* [Work request] In how many lines of these records does the word "années" appear? Give the number by itself.

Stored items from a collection
'''

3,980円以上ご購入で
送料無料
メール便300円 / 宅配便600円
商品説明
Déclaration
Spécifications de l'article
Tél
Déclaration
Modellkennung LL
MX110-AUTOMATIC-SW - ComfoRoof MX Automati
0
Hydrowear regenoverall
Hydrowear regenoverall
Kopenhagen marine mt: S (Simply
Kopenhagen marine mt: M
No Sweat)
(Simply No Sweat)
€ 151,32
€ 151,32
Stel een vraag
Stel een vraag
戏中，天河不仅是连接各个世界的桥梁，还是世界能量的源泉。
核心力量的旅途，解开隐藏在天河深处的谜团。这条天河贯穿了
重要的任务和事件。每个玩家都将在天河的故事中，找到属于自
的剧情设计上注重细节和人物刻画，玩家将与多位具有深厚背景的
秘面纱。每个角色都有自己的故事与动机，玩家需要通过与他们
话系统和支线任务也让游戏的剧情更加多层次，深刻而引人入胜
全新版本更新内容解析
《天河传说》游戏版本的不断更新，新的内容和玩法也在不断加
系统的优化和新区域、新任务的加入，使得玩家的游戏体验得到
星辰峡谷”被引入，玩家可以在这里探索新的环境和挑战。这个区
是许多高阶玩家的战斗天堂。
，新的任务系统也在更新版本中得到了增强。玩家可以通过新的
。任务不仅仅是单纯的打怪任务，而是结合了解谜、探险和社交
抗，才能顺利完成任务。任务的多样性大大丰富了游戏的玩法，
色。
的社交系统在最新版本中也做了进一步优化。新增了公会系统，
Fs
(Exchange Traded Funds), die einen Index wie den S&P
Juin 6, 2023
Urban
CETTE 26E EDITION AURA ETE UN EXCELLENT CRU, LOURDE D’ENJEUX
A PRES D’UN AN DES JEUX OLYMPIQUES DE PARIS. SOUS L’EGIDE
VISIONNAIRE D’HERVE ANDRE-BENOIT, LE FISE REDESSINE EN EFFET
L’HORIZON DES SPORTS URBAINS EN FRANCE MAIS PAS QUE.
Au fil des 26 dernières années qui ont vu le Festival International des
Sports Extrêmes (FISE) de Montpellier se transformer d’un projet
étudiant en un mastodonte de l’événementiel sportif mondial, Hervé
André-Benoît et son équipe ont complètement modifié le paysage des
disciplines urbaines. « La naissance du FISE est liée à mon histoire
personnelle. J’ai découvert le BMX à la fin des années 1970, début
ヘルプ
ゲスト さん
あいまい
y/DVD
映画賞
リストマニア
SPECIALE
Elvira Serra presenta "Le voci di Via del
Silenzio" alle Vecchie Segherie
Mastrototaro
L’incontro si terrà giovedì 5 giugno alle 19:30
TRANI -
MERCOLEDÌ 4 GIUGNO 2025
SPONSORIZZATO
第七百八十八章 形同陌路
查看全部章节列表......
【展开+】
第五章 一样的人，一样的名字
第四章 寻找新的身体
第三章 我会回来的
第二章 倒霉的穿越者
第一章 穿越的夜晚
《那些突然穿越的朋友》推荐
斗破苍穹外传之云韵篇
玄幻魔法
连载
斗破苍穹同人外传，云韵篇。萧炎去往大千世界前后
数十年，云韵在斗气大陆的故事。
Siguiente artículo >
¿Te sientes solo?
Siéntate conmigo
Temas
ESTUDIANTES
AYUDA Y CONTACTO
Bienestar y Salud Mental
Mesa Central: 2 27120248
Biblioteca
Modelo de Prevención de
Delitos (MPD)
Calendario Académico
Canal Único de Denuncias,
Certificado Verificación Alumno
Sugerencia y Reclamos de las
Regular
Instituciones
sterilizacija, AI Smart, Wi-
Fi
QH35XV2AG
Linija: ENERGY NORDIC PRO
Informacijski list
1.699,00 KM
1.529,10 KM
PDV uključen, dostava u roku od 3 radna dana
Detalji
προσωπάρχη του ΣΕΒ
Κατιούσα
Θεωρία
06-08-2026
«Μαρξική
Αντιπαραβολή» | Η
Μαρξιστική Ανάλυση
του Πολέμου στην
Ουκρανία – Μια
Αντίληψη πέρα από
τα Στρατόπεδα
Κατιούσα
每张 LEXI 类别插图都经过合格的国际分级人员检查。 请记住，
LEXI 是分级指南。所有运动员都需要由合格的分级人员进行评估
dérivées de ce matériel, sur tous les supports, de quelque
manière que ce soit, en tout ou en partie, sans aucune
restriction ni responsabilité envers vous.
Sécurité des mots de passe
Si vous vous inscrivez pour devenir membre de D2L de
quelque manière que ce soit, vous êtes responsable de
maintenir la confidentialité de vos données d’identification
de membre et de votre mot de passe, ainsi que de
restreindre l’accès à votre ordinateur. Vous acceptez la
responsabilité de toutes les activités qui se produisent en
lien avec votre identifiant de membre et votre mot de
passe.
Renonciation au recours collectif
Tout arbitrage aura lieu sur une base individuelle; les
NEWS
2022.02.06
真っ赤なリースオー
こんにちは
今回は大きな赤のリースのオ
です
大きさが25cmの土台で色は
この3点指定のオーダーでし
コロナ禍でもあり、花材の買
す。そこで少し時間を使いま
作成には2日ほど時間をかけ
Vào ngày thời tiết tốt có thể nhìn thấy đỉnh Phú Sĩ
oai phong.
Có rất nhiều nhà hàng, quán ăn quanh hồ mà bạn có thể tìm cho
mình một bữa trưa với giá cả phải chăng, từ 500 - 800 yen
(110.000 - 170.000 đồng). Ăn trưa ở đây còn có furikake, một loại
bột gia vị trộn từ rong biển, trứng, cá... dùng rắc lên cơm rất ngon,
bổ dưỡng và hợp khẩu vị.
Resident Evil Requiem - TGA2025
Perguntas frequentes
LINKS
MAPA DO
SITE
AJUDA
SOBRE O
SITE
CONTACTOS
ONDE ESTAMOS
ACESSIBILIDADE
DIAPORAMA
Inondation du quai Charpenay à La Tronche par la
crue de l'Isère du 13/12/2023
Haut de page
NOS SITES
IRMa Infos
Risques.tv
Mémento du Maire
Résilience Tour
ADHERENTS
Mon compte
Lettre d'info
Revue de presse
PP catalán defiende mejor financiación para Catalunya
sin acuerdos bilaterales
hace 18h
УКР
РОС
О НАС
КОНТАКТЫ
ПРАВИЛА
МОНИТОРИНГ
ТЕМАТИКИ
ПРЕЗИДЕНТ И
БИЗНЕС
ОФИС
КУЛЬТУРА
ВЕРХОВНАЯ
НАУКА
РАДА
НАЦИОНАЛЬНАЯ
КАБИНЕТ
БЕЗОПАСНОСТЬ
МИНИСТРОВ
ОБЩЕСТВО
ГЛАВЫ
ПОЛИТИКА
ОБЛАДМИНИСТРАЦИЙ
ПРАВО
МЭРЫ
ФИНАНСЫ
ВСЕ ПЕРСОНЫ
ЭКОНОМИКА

'''

* [Your response] 2